I saw this post, which is called “A love letter to my first library,” and I thought, well, it’s shameful confession time for me.
I don’t love my first library.
My first library was adequate.
I loved going to the library. I wanted to go to the library more, ever more. We went no less often than fortnightly, usually weekly, and it was a treat, a highlight, always. When I was the size of child without perspective on managing household tasks, whichever parent had just taken me to the library had a halo, as though they had not arranged it between them: “I’ll stop by Target and pick up shampoo and Scotch tape while she’s at church choir, and then we can go to the library and the bank on the way home,” or whatever the errand list was that week. Whichever parent hadn’t gotten the library rotation would hear, “Daddy! Mommy took me to the library!” or, “Mommy, guess where Daddy and I went?” Because when you’re 4 years old and perpetually book-short, “Why don’t we go to the library?” is one of those suggestions that can only be met with, “HOLY CRUD YES HOW BRILLIANT I LOVE YOU YOU ARE THE BEST PARENT EVER.” Every. Single. Time.

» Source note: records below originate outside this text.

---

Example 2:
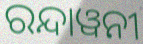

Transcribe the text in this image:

ରନ୍ଦାୱନୀ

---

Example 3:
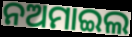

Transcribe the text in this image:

ନଅମାଇଲ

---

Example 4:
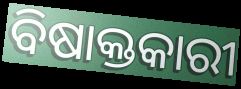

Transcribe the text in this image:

ବିଷାକ୍ତକାରୀ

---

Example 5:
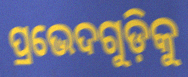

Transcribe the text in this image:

ପ୍ରଭେଦଗୁଡ଼ିକୁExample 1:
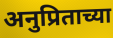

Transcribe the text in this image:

अनुप्रिताच्या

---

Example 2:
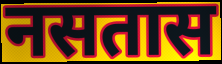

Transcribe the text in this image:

नसतास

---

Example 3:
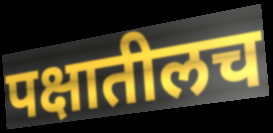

But the library itself? It was brown and small; it was quiet and had the right kind of quiet that libraries should have, and it had the right kind of booky smell that libraries should have. But it also had a horrible habit of stocking books two and seven of whatever series you wanted to read, and I had already read most of what was there before I could really remember being old enough to read it. This was in Omaha, where literature and education are less a priority than they are here. Their library system was extremely sporadic about use of the rocket ship or atom stickers that most science fiction readers talk about, so I didn’t really connect with genre as a marker of things I liked until I had a moment of epiphany when I was much older. They had the barbaric practice of limiting children to ten books at a time, under which system I chafed horribly. I read no more slowly then than I do now, but children’s books are shorter, so I would end up rereading whatever I’d liked of the ten books several times in the week, plus several of my own books at home. And interlibrary loan was a thing of dreams then. If it wasn’t there, well, it wasn’t. You went to the library to get what was at the library. Other branches? What other branches?
So I spent much of my childhood yearning for Grandpa’s library, because what you wanted was already there. With adult perspective, this is not because I went there less often, although of course that helped. Grandpa’s main library was the Hennepin County one by Brookdale, although he also went to the little one in Brooklyn Park. It really was gigantic. It really was full of wonders. Objectively, it is an amazing library. And this was readily apparent to me from the time I was first taken there, which was when I was very, very small, because it was readily apparent to Grandpa that I was the sort of small person who liked the kinds of outings he liked pretty much immediately.
So my first library, my home library when I was small…doesn’t have the traditional “I grew up to be an author” library magic. It was a good place. I liked going there. It was enough for me to like it. Sometimes a like letter is enough.